→ Request: All of the data goes into your copy exactly as written. Images do not.

→ Supplied records:
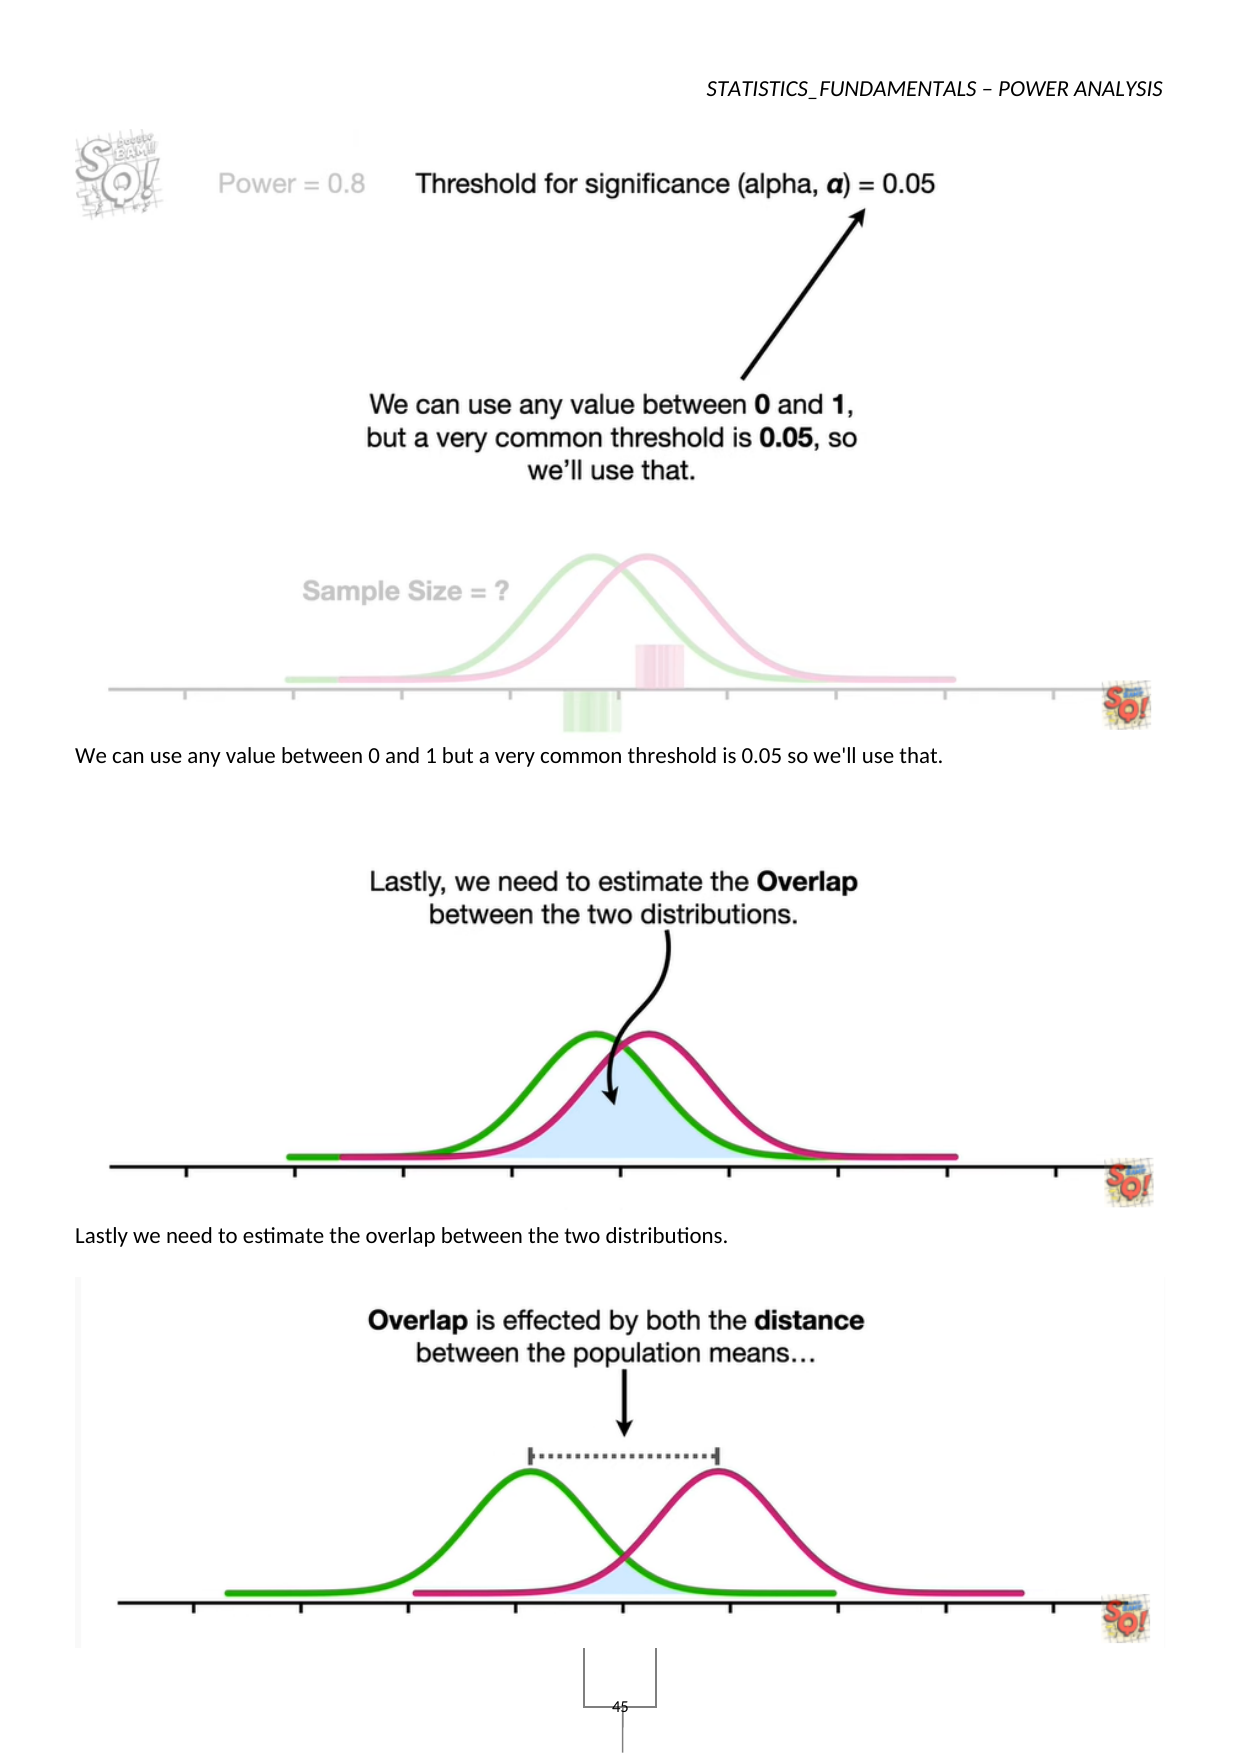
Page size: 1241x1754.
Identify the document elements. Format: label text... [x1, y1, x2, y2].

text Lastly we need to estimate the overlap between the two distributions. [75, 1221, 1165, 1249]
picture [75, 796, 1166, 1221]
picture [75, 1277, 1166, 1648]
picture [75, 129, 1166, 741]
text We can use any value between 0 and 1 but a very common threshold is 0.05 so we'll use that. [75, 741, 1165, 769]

→ Result for this exercise:
Page size: 1241x1754.
Identify the document elements. Format: label text... [x1, y1, x2, y2].

text Lastly we need to estimate the overlap between the two distributions. [75, 1221, 1165, 1249]
picture [75, 796, 1166, 1221]
picture [75, 1277, 1166, 1648]
picture [75, 129, 1166, 741]
text We can use any value between 0 and 1 but a very common threshold is 0.05 so we'll use that. [75, 741, 1165, 769]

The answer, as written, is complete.